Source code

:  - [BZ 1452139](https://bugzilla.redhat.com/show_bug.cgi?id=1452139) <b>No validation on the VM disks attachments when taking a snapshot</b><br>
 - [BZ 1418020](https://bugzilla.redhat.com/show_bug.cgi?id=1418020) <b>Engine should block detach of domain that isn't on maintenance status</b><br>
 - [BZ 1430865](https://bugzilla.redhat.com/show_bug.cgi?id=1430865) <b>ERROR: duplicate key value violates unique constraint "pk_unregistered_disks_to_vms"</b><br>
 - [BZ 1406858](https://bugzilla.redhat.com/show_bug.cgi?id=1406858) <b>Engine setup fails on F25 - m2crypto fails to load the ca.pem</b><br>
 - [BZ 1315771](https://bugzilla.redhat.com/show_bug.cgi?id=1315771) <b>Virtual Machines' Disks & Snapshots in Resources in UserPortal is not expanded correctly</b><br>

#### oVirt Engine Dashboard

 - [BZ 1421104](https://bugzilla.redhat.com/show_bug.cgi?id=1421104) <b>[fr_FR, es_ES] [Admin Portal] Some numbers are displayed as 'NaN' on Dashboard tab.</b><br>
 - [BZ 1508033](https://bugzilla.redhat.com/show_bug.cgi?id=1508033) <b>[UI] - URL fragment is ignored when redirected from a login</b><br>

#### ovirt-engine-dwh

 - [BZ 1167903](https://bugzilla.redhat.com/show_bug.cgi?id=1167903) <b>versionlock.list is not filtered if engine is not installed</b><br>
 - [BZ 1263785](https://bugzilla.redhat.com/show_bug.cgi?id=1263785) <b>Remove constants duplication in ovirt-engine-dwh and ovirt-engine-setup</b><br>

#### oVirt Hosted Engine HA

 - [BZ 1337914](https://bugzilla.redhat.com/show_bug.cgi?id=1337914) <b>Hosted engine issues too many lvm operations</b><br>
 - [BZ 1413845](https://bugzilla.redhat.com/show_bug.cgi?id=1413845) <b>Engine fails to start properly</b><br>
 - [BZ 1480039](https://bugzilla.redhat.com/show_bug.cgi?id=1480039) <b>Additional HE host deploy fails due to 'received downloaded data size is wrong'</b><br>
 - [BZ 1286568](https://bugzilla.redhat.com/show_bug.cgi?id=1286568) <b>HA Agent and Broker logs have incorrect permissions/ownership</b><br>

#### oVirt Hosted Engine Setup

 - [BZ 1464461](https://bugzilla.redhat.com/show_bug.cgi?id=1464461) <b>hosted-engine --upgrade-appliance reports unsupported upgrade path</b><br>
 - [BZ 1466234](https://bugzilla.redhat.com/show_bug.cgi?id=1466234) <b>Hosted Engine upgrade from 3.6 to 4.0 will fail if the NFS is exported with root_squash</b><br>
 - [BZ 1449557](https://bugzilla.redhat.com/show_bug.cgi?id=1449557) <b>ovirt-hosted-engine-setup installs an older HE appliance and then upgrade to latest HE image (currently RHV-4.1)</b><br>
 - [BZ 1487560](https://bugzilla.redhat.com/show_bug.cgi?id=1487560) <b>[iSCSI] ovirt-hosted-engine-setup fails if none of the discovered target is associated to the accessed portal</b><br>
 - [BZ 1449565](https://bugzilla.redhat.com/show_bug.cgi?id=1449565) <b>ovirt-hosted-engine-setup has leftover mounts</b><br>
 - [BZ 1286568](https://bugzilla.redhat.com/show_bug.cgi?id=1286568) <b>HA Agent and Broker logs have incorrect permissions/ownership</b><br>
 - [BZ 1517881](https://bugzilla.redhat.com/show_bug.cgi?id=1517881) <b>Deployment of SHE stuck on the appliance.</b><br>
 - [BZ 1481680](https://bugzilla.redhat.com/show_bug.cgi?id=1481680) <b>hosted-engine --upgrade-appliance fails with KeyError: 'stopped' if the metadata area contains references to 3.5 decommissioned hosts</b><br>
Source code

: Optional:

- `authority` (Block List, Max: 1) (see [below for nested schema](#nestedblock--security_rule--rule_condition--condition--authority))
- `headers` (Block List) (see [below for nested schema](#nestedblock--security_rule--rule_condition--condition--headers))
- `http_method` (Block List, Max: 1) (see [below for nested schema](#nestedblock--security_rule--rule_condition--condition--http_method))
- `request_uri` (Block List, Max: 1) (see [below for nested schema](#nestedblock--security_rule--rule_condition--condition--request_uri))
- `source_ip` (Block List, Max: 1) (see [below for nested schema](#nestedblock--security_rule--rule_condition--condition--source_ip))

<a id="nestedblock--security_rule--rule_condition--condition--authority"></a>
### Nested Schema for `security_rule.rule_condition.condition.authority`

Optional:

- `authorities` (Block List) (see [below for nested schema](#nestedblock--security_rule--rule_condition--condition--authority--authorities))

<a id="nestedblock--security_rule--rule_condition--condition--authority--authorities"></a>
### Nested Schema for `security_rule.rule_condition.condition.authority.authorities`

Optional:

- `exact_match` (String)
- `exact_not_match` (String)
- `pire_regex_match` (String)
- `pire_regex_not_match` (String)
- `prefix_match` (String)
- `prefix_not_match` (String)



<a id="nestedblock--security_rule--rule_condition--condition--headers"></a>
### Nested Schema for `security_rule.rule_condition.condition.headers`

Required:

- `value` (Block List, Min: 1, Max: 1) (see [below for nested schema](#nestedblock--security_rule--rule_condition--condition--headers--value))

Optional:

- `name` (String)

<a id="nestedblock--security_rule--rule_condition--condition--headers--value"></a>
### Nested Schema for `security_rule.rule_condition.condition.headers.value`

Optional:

* * *

# ASSIGNMENT
Beginning with the line above that contains "from a login</b><br>", copy each line exactly up to and including the line that contains "is not installed</b><br>", and go no further.

# THE ANSWER
 - [BZ 1508033](https://bugzilla.redhat.com/show_bug.cgi?id=1508033) <b>[UI] - URL fragment is ignored when redirected from a login</b><br>

#### ovirt-engine-dwh

 - [BZ 1167903](https://bugzilla.redhat.com/show_bug.cgi?id=1167903) <b>versionlock.list is not filtered if engine is not installed</b><br>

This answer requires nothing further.